WHAT IS A PERMANENT CHAIRMAN CHIEFS OF STAFF COMMITTEE (PC COSC)?

The Naresh Chandra Task Force (NCTF), constituted by the UPA in 2010, recommended appointing of a Permanent Chairman Chiefs of Staff Committee (PC COSC), pending eventual CCS approval for CDS.

Instead of a dual-halted responsibility being filled part time, by a floating chairman (as he is also the Chief of his own service) with changes in tenancy on retirements/ superannuation of the incumbent, a much-needed reform of creating a new appointment of Permanent Chairman Chief of Staff Committee (PC COSC) was proposed for the interim.

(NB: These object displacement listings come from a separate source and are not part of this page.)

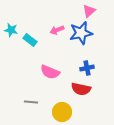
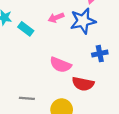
blue cross: (87, 68) -> (100, 54), moved
pink semicircle: (50, 72) -> (61, 65), moved

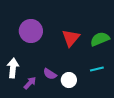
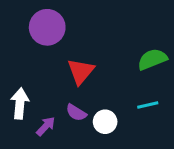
purple circle: (31, 31) -> (47, 27), moved
red triangle: (71, 38) -> (81, 71), moved

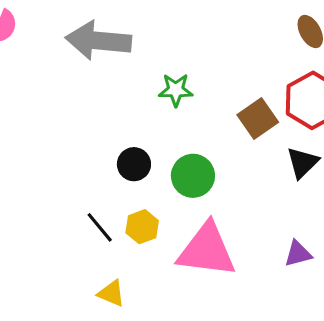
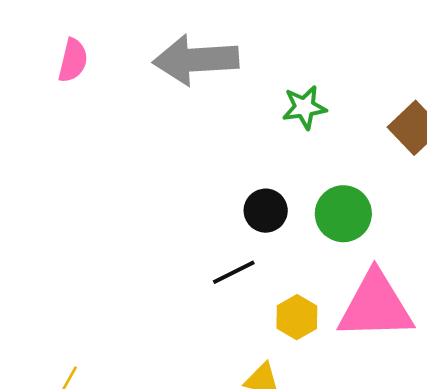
black line: (100, 227) -> (234, 272), moved, turned -68
yellow hexagon: (142, 227) -> (297, 317), moved

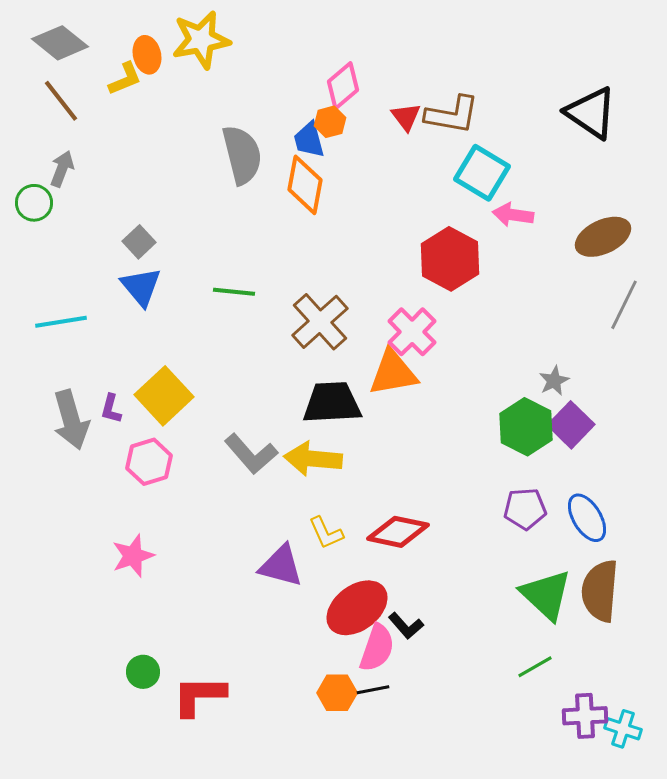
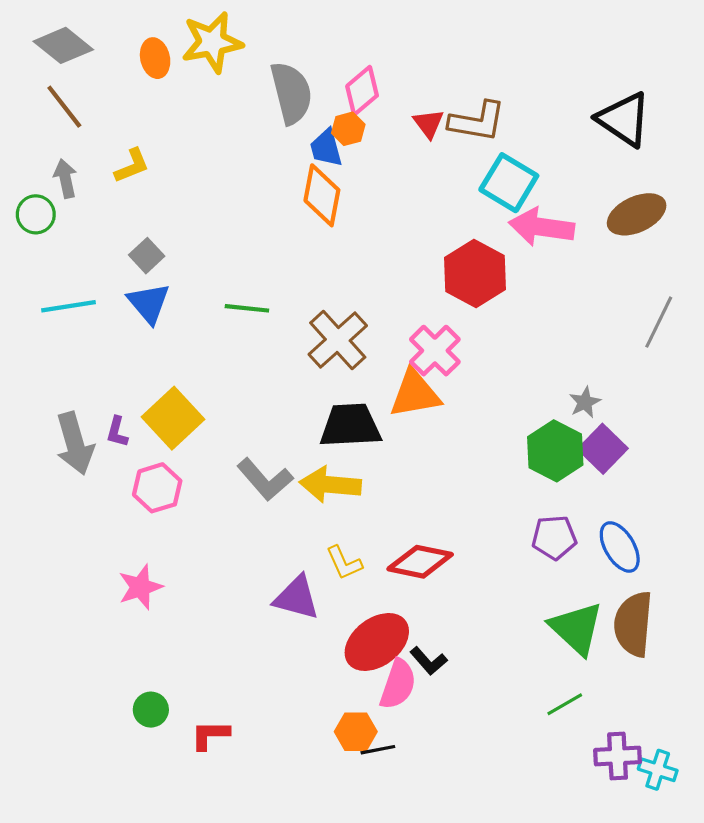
yellow L-shape: (125, 79) -> (132, 166), moved
gray semicircle: (242, 155) -> (291, 93), moved
gray arrow: (62, 169) -> (65, 178), turned -33
pink arrow: (513, 215) -> (542, 227), size x1.5
brown ellipse: (603, 237) -> (637, 214), moved
cyan line: (61, 322) -> (68, 306), moved
black line: (373, 690) -> (378, 750), moved
red L-shape: (199, 696) -> (210, 735), size x0.7

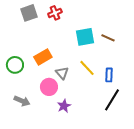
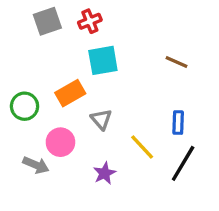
cyan square: (85, 37) -> (103, 60), moved
yellow line: (87, 68) -> (142, 147), moved
pink circle: (49, 87) -> (60, 142), moved

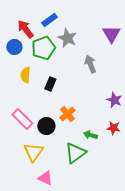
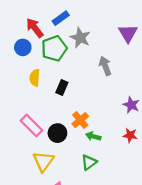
green arrow: (90, 135) -> (93, 136), moved
green triangle: (75, 153) -> (89, 162), size x0.7

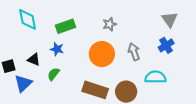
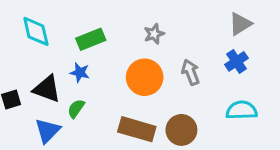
gray triangle: (170, 19) -> (240, 24), turned 36
black triangle: (34, 60) -> (47, 89), size x1.5
cyan semicircle: (155, 77) -> (242, 110), moved
blue triangle: (23, 83) -> (48, 131), moved

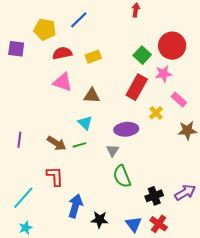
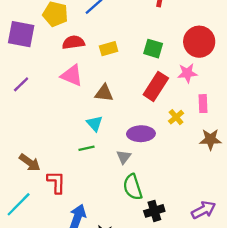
purple square: (16, 49) -> (21, 34), size x1.4
green square: (142, 55) -> (153, 49), moved, turned -30
pink rectangle: (179, 100) -> (203, 104), turned 42
purple line: (19, 140) -> (21, 84), moved, turned 35
brown arrow: (56, 143) -> (30, 163), moved
black cross: (154, 196) -> (154, 211), moved

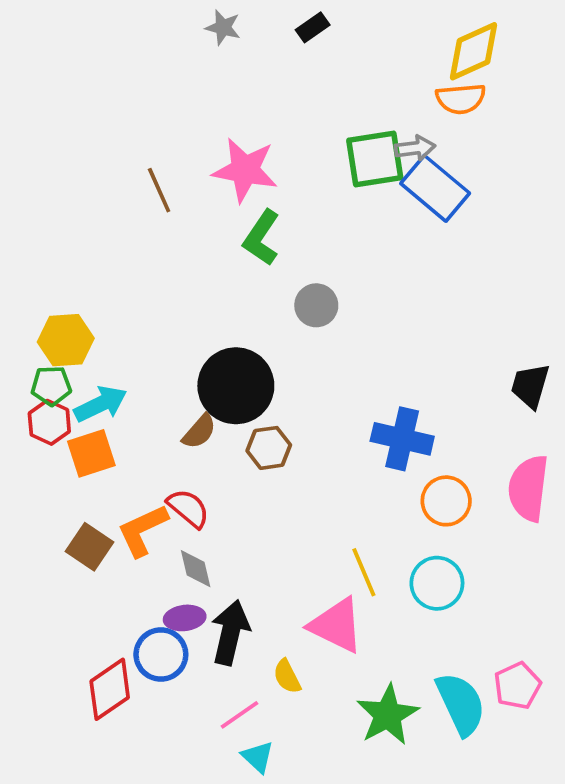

The present arrangement of the senior most Service Chief additionally tenanting the appointment of Chairman COSC is inadequate. Combined responsibility is not only overwhelming, often resulting in neglect and delay, but it can also place two roles in conflict.

WAY FORWARD

India has traditionally been a land power and, yes, the primary threats are still on land, from the northern and western borders. But the threat matrix has changed since 1947 and the Indian Ocean region is fast metamorphosing into a major arena of friction, with increasing forays by the Chinese Navy and building up of regional navies with help from China. Also, while the threat of war stills exists in the subcontinent under the nuclear overhang, the room for large conventional manoeuvres is over. In a conflict situation, what would unfold are short and swift skirmishes which call for agility and swift action by the three services in unison. Therefore, a common command centre is all the more necessary.